As parents of young children become more aware of their right to request a flexible working pattern, we consider whether the wide bases on which an employer can legitimately refuse an application really do make this a "toothless" law.
The employer can reject the request for a wide variety of statutory reasons, including reasons relating to cost, performance, and quality. Normally, identifying a lawful reason for refusal will not be too difficult.
Additionally, the statutory language suggests that even a minor effect on the employer's business in one of the prescribed areas is sufficient to justify a refusal.
The employee only has recourse to tribunal if the employer failed to follow the correct procedure, refused the application for an impremissible reason, or based its decision on incorrect facts.
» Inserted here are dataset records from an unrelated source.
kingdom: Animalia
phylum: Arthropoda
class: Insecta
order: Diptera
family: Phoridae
The tribunal's power is limited to sending the application back to the employer for reconsideration and awarding up to eight weeks' pay as compensation.
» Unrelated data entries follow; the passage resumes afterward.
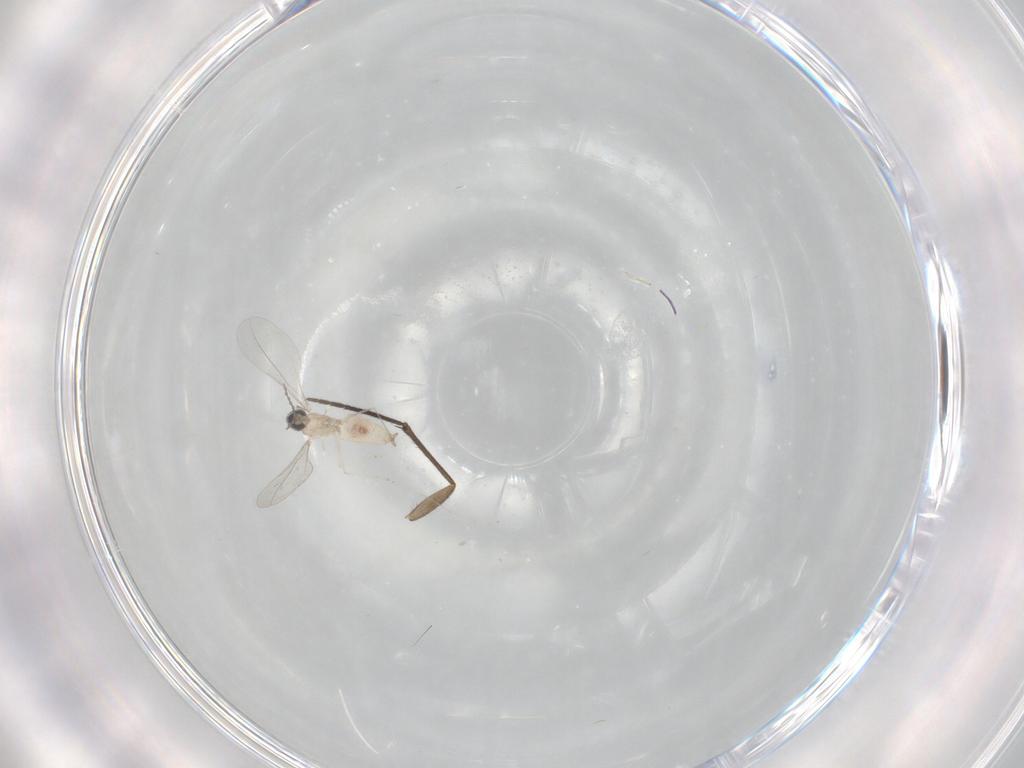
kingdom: Animalia
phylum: Arthropoda
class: Insecta
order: Diptera
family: Cecidomyiidae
Therefore, employers could be forgiven for believing it is relatively safe to reject an application, even if the additional cost or effect on performance of accepting the application would be minimal.
However, there is a real danger to employers in rejecting requests on fairly insubstantial grounds, and that danger comes from sex discrimination laws.
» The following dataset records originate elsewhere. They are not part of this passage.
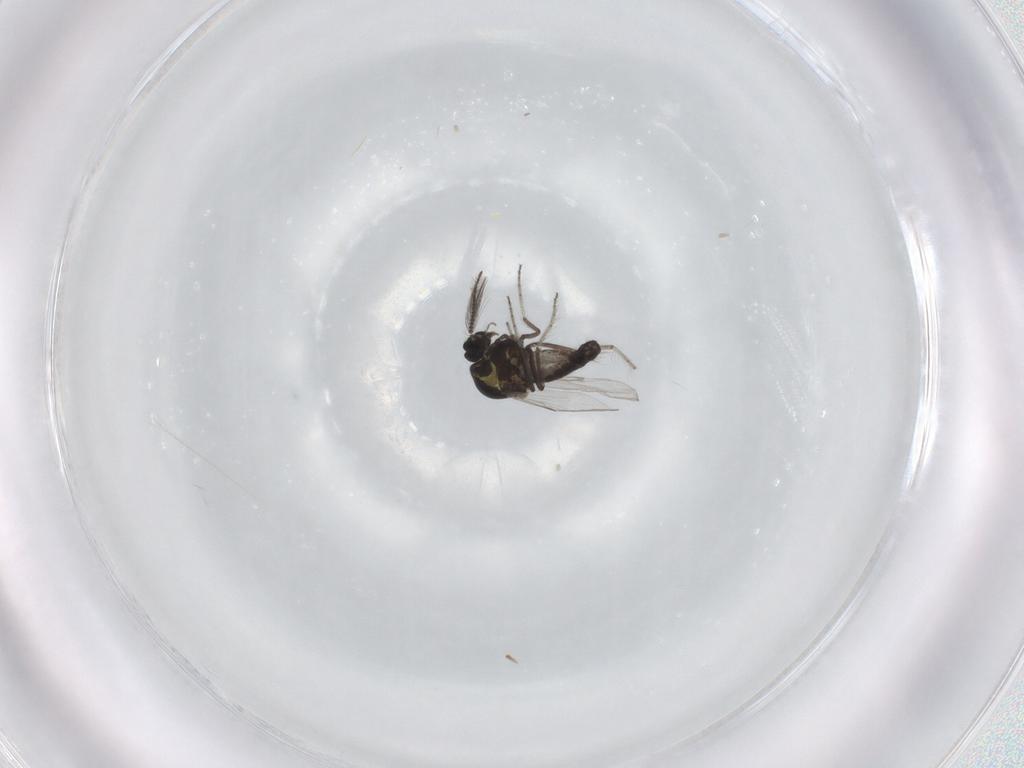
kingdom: Animalia
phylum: Arthropoda
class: Insecta
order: Diptera
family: Ceratopogonidae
It is trite law that requiring a woman to work full time is prima facie indirect sex discrimination, which will only be lawful if there is objective justification for the requirement.
In considering justification, a tribunal will weigh the prejudice caused to the employer by allowing the employee to work part-time against the prejudice caused to the employee by requiring her to continue to work full-time.
Therefore, a reason that is sufficient to reject an application for a flexible working pattern may not be sufficient to successfully defend a sex discrimination claim.